GIVEN TASK — Reproduce every line of text in the data below without any changes, and leave the pictures out of your answer.

SUPPLIED DATA —
+++
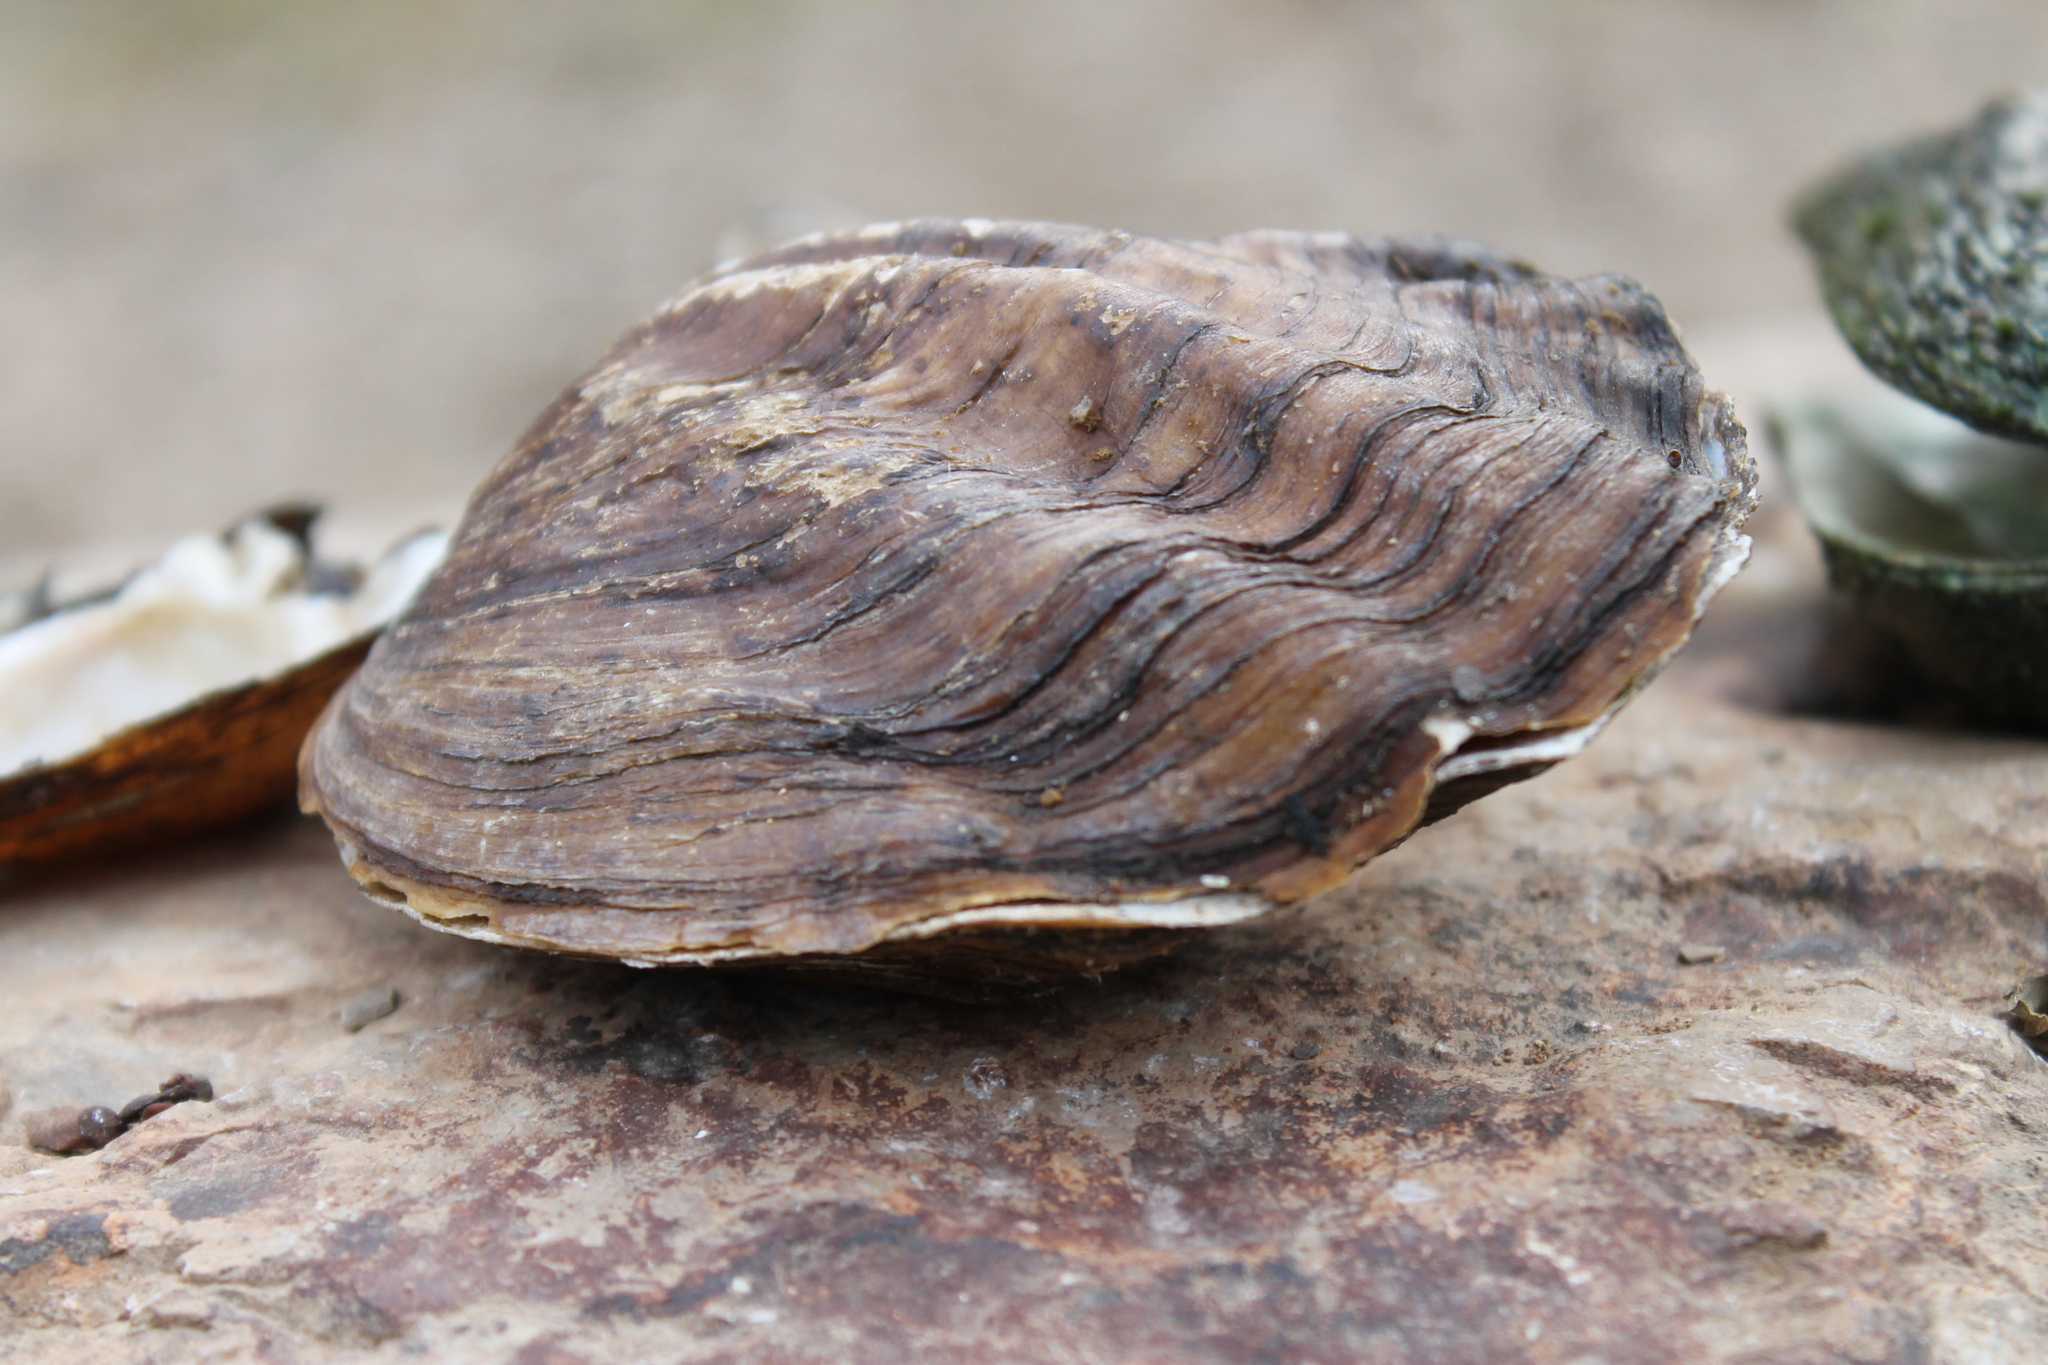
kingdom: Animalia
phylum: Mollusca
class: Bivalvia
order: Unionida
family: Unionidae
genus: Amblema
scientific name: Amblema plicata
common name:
+++
THE ANSWER —
kingdom: Animalia
phylum: Mollusca
class: Bivalvia
order: Unionida
family: Unionidae
genus: Amblema
scientific name: Amblema plicata
common name:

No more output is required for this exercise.